Early hours of April 24rd, 1891 — Greengrass Home, Bartonburg
In less than twenty-four hours Grace would be a proper debutante.
She had known this for month, and had been continually reminded of it over the last few weeks, so it was not some startling last-minute realization that hit her as the clock struck midnight. Only it had, because the night before her own coming out was spent at the Minister's Ball, and the clock striking midnight was as much a realization that she would be expected to do that the next night—the dance cards, the waltzing, the ballgowns, and carefully-phrased introductions—as much as it was an opportunity to remove her mask.
The ball itself had been so extravagant that it had allowed Grace the change to feel small, and there was little she enjoyed more than slinking back into the shadows at the first moment she was left without her mother or one of her brothers hovering over her shoulder. She liked to watch people. The way they talked, walked, and danced around each other both on the dancefloor and in conversations was fascinating, if only because it had never come so easily to her. The size of the party had made it difficult for her to cause a scene, too, because so many people were dancing that her slight missteps were not noticeable in the crowd, and the mask had obscured her the over-expressive expressions she made as she navigated conversations and dances she struggled to remember the steps to.

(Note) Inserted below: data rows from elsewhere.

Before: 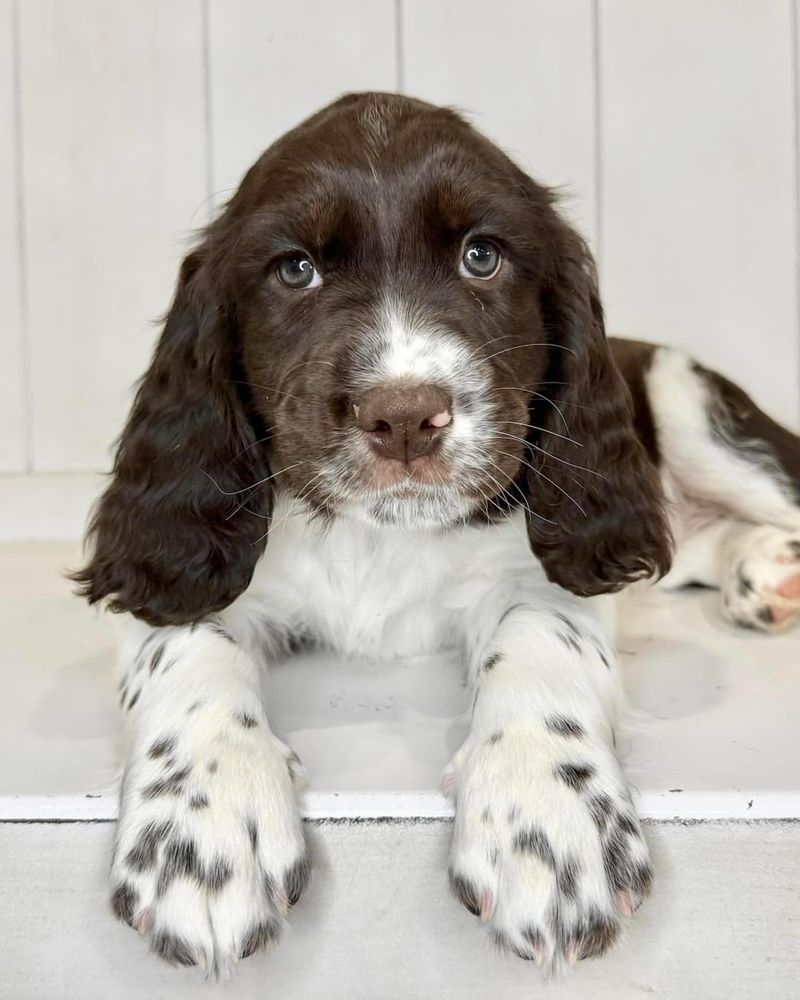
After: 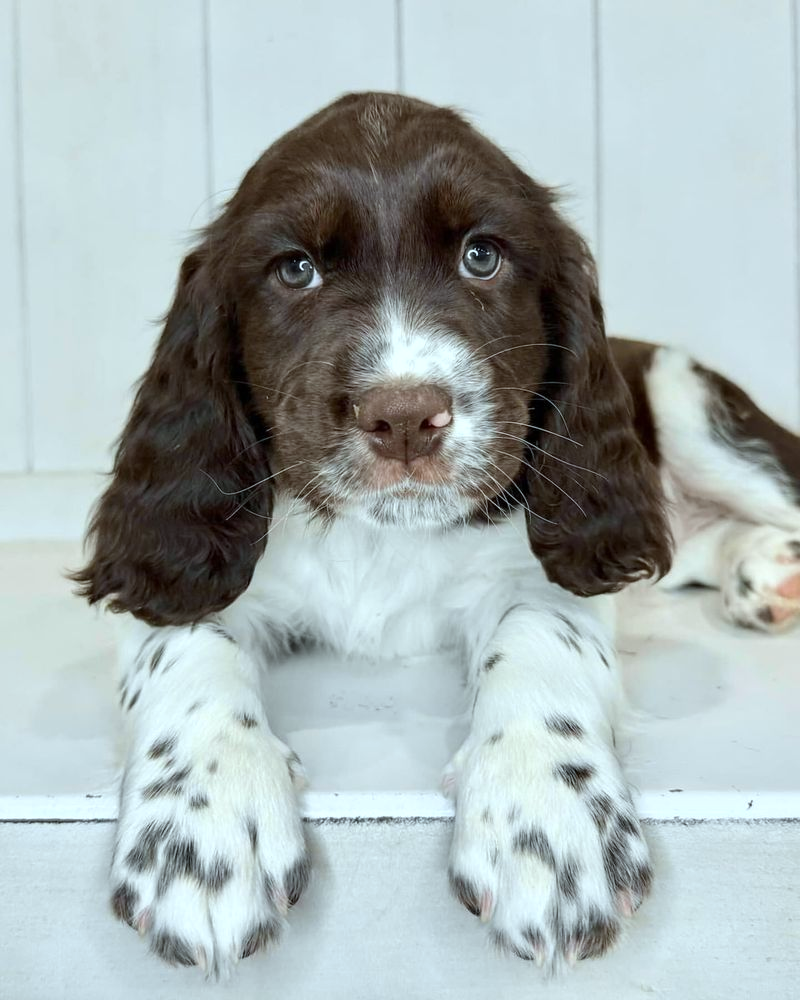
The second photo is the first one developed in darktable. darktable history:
color calibration: output R [1.063, -0.012, -0.003, 0], output G [0, 1.022, 0.021, 0], output B [-0.079, 0.047, 1, 0], illuminant F (fluorescent), F source F9 (Cool White Deluxe 4150 K) – high CRI, x 0.375, y 0.373, temperature 4157.05 K
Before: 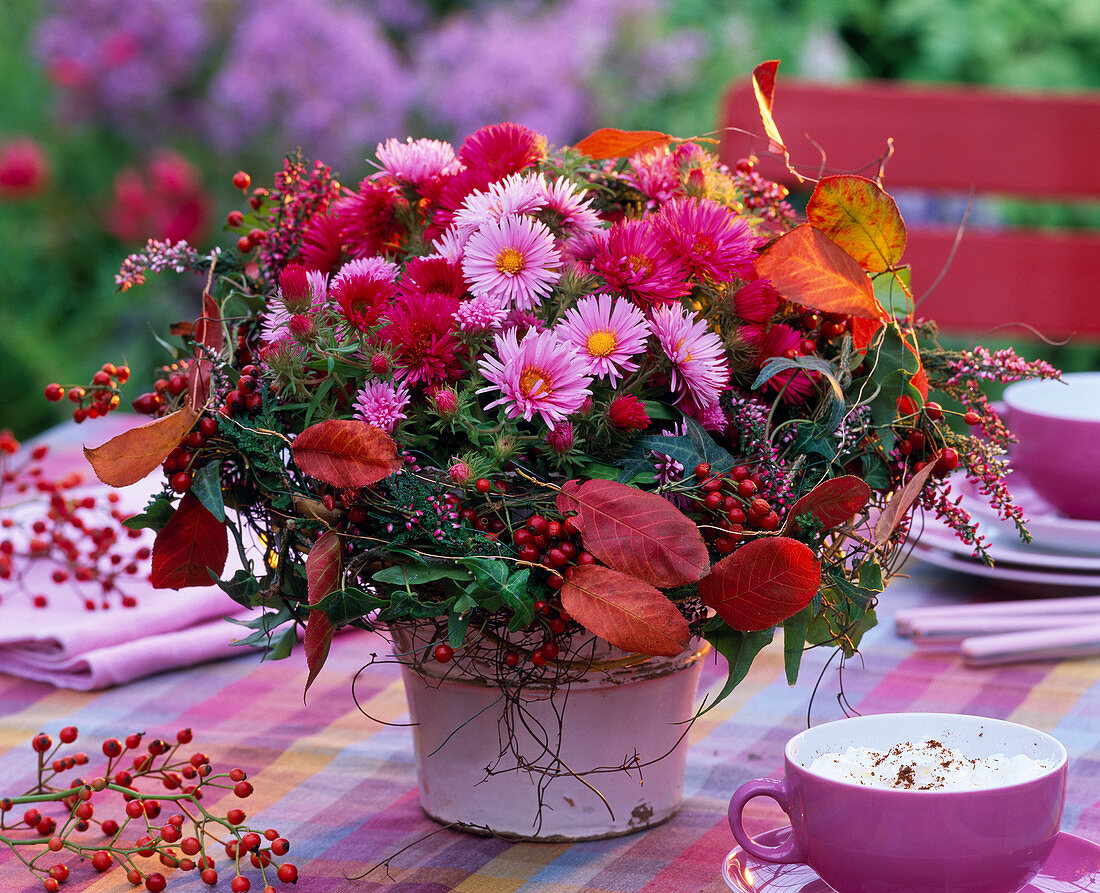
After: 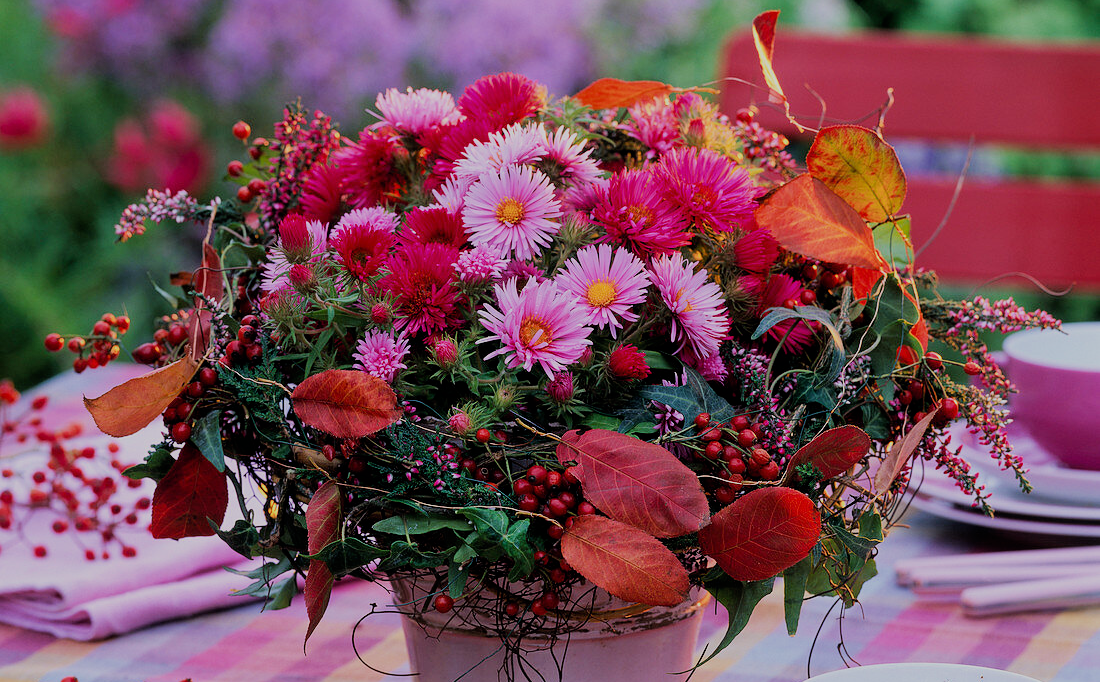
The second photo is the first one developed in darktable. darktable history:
filmic rgb: black relative exposure -7.2 EV, white relative exposure 5.37 EV, hardness 3.03
crop: top 5.631%, bottom 17.985%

She hadn't been a total embarrassment. She wasn't sure the same would be able to be said in twenty-four hours after they returned home from her ball, where people would want to talk to her, and the attention would be on her.
The journey home was quiet, and because she was regularly in bed at this hour nobody blinked an eye when she pretended to be asleep. She would need to get used to being up late, though, and her determination to make it to bed in a nightgown rather than ballgown combined with her anxieties kept her well awake until one of her brother shook her lightly.
And then they were home. It was quiet, everyone was tired, and then there was her, standing in the foyer at the base of the stairwell staring off at nothing in particular.